Reconocimiento legal de la homosexualidad y Salud
En un artículo publicado online en Febrero de 2006 en el Journal of Epidemiology and Community Health, el profesor Michael King y Anne Bartlett, del University College de Londres, revisan las consecuencias que para la salud puedan derivarse del reconocimiento legal y social de las uniones de parejas del mismo sexo.
Desde la introducción legal de la primera unión civil entre homosexuales, que tuvo lugar en Dinamarca en el año 1989, este creciente reconocimiento sigue siendo motivo de debate en todo el mundo. En la actualidad, 11 estados miembros de la Unión Europea, varios estados de los EEUU, Australia y Canadá, han introducido el matrimonio civil o una forma de unión legal entre personas del mismo sexo.
Este reconocimiento se ha fundamentado en el hecho de que las uniones homosexuales de hecho, pero no de derecho, carecen de protección legal en el caso de fallecimiento o ruptura de la relación.
Los autores argumentan que se ha prestado escasa o nula atención a las posibles consecuencias sobre la salud de estas uniones de hecho homosexuales, cuando no son reconocidas legalmente.
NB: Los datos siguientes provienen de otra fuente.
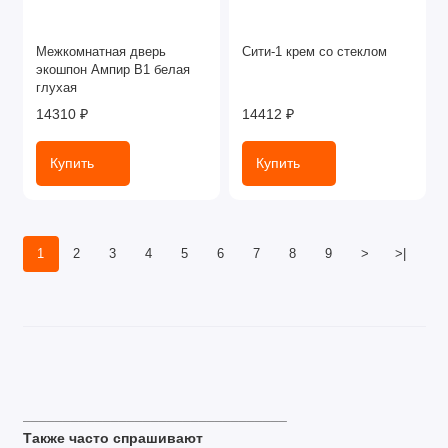
Межкомнатная дверь
Сити-1 крем со стеклом
экошпон Ампир В1 белая
глухая
14310 ₽
14412 ₽
Купить
Купить
1
2
3
4
5
6
7
8
9
>
>|
_________________________________
Также часто спрашивают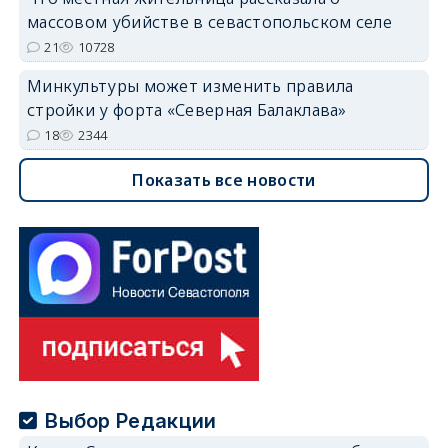
массовом убийстве в севастопольском селе
21
10728
Минкультуры может изменить правила
стройки у форта «Северная Балаклава»
18
2344
Показать все новости
Выбор Редакции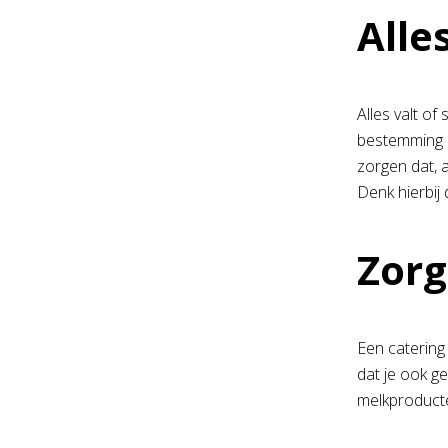
Alle
Alles valt o
bestemming a
zorgen dat, 
Denk hierbij
Zorg
Een catering
dat je ook g
melkproducte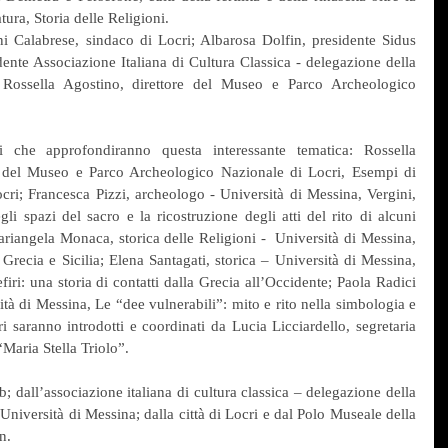
tura, Storia delle Religioni.
ni Calabrese, sindaco di Locri; Albarosa Dolfin, presidente Sidus 
ente Associazione Italiana di Cultura Classica - delegazione della 
 Rossella Agostino, direttore del Museo e Parco Archeologico 
i che approfondiranno questa interessante tematica: Rossella 
e del Museo e Parco Archeologico Nazionale di Locri, Esempi di 
cri; Francesca Pizzi, archeologo - Università di Messina, Vergini, 
li spazi del sacro e la ricostruzione degli atti del rito di alcuni 
Mariangela Monaca, storica delle Religioni -  Università di Messina, 
recia e Sicilia; Elena Santagati, storica – Università di Messina, 
ri: una storia di contatti dalla Grecia all’Occidente; Paola Radici 
ità di Messina, Le “dee vulnerabili”: mito e rito nella simbologia e 
 saranno introdotti e coordinati da Lucia Licciardello, segretaria 
Maria Stella Triolo”.
b; dall’associazione italiana di cultura classica – delegazione della 
Università di Messina; dalla città di Locri e dal Polo Museale della 
n.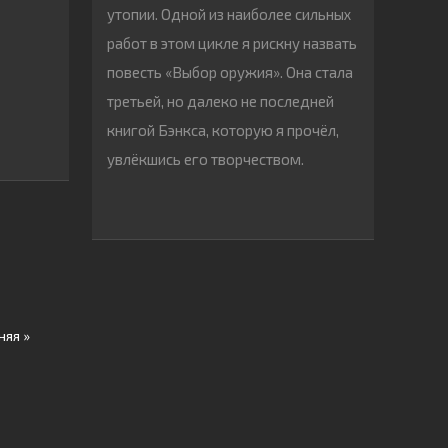
утопии. Одной из наиболее сильных
работ в этом цикле я рискну назвать
повесть «Выбор оружия». Она стала
третьей, но далеко не последней
книгой Бэнкса, которую я прочёл,
увлёкшись его творчеством.
няя »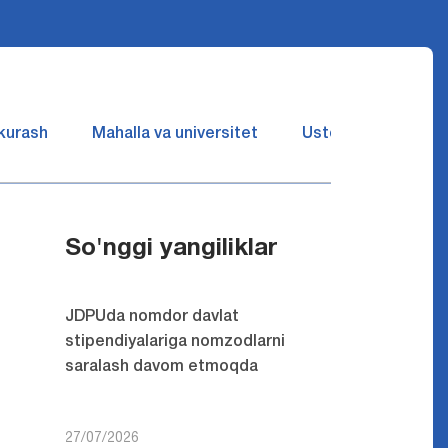
 kurash
Mahalla va universitet
Ustozlar suhbatin 
So'nggi yangiliklar
JDPUda nomdor davlat
stipendiyalariga nomzodlarni
saralash davom etmoqda
27/07/2026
Estas son sus razones: - Las lesbianas y los "gay "sufren prejuicios y discriminaciones sociales, entre los que se incluyen las censuras morales y religiosas. - Hasta el año 1989, las uniones entre personas del mismo sexo no tenían reconocimiento legal. - Las uniones legalizadas entre homosexuales pueden incrementar la estabilidad de estas relaciones y reducir su exclusión social, aumentando su respetabilidad dentro de la sociedad. - Del mismo modo que se ha demostrado que el matrimonio entre heterosexuales confiere beneficios para la salud, similares beneficios pueden ocurrir en las uniones entre homosexuales, especialmente en lo que se refiere a su salud física (disminución de la tendencia a contactar con múltiples parejas y del riesgo de contraer enfermedades de transmisión sexual) y su salud mental (menor riesgo de caer en estados de ansiedad y de depresión). - Las uniones legales entre homosexuales modifican los planteamientos de las instituciones sanitarias hacia gays y lesbianas, y pueden mejorar su asistencia.
No obstante, no hay que olvidar, según los autores del artículo, que uno de cada dos matrimonios en el mundo occidental termina en divorcio, y que los matrimonios conflictivos tienen consecuencias negativas para la salud, a través de los efectos de la hostilidad entre la pareja sobre el sistema cardiovascular, las hormonas del estrés y el sistema defensivo inmunitario.
Por otra parte, el matrimonio heterosexual produce mayores reducciones de la mortalidad en el hombre que en la mujer, y suele ir mejor para la salud mental del hombre que de la mujer.